(Data extracted from a collection)
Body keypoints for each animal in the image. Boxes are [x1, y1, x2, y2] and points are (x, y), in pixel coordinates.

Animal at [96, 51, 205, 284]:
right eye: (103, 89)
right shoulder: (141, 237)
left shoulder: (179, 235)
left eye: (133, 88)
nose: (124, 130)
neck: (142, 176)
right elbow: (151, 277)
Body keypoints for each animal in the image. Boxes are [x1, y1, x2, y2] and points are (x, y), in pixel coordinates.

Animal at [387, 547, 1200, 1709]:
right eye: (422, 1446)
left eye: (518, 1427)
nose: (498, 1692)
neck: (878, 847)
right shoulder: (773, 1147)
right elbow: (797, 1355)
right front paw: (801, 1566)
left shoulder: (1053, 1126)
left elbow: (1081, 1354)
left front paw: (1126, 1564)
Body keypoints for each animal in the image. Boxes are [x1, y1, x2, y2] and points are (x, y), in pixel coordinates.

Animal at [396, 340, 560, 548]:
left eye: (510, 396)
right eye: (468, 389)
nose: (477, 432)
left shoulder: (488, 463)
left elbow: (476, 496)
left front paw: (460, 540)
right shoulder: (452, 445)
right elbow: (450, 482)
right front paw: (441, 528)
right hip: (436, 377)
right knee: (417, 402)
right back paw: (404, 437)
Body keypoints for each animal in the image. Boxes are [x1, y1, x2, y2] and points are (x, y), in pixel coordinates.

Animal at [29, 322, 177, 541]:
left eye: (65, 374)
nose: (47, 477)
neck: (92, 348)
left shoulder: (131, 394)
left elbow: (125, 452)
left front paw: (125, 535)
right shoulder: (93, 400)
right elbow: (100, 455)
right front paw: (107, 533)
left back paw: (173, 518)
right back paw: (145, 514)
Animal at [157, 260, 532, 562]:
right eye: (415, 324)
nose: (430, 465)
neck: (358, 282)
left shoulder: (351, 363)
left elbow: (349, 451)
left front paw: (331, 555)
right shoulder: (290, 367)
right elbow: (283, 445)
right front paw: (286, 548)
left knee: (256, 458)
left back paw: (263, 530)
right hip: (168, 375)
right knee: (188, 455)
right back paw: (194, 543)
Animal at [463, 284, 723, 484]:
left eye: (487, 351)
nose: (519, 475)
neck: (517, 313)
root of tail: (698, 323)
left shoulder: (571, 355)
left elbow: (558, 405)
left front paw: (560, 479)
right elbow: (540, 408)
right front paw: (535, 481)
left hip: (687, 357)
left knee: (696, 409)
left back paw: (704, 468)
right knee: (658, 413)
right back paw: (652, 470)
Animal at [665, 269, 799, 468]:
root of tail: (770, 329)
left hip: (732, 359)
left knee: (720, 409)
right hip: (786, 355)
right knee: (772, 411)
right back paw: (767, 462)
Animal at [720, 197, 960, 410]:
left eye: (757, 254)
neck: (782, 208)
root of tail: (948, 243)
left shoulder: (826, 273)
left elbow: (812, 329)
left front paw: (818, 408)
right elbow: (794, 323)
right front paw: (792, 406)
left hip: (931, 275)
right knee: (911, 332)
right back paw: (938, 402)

### WHAT THE TASK REQUIRES
All of the data above needs to be written out exactly.

### FINAL ANSWER
Body keypoints for each animal in the image. Boxes are [x1, y1, x2, y2] and points are (x, y), in pixel coordinates.

Animal at [96, 51, 205, 284]:
right eye: (103, 89)
right shoulder: (141, 237)
left shoulder: (179, 235)
left eye: (133, 88)
nose: (124, 130)
neck: (142, 176)
right elbow: (151, 277)
Body keypoints for each animal in the image. Boxes are [x1, y1, x2, y2] and points are (x, y), in pixel coordinates.

Animal at [387, 547, 1200, 1709]:
right eye: (422, 1446)
left eye: (518, 1427)
nose: (498, 1692)
neck: (878, 847)
right shoulder: (773, 1147)
right elbow: (797, 1355)
right front paw: (801, 1566)
left shoulder: (1053, 1126)
left elbow: (1081, 1354)
left front paw: (1126, 1564)
Body keypoints for each animal in the image. Boxes are [x1, y1, x2, y2] and points are (x, y), in pixel coordinates.

Animal at [396, 340, 560, 548]:
left eye: (510, 396)
right eye: (468, 389)
nose: (477, 432)
left shoulder: (488, 463)
left elbow: (476, 496)
left front paw: (460, 540)
right shoulder: (452, 445)
right elbow: (450, 482)
right front paw: (441, 528)
right hip: (436, 377)
right knee: (417, 402)
right back paw: (404, 437)
Body keypoints for each animal in the image. Boxes are [x1, y1, x2, y2] and points are (x, y), in pixel coordinates.

Animal at [29, 322, 177, 541]:
left eye: (65, 374)
nose: (47, 477)
neck: (92, 348)
left shoulder: (131, 394)
left elbow: (125, 452)
left front paw: (125, 535)
right shoulder: (93, 400)
right elbow: (100, 455)
right front paw: (107, 533)
left back paw: (173, 518)
right back paw: (145, 514)
Animal at [157, 260, 532, 562]:
right eye: (415, 324)
nose: (430, 465)
neck: (358, 282)
left shoulder: (351, 363)
left elbow: (349, 451)
left front paw: (331, 555)
right shoulder: (290, 367)
right elbow: (283, 445)
right front paw: (286, 548)
left knee: (256, 458)
left back paw: (263, 530)
right hip: (168, 375)
right knee: (188, 455)
right back paw: (194, 543)
Animal at [463, 284, 723, 484]:
left eye: (487, 351)
nose: (519, 475)
neck: (517, 313)
root of tail: (698, 323)
left shoulder: (571, 355)
left elbow: (558, 405)
left front paw: (560, 479)
right elbow: (540, 408)
right front paw: (535, 481)
left hip: (687, 357)
left knee: (696, 409)
left back paw: (704, 468)
right knee: (658, 413)
right back paw: (652, 470)
Animal at [665, 269, 799, 468]:
root of tail: (770, 329)
left hip: (732, 359)
left knee: (720, 409)
right hip: (786, 355)
right knee: (772, 411)
right back paw: (767, 462)
Animal at [720, 197, 960, 410]:
left eye: (757, 254)
neck: (782, 208)
root of tail: (948, 243)
left shoulder: (826, 273)
left elbow: (812, 329)
left front paw: (818, 408)
right elbow: (794, 323)
right front paw: (792, 406)
left hip: (931, 275)
right knee: (911, 332)
right back paw: (938, 402)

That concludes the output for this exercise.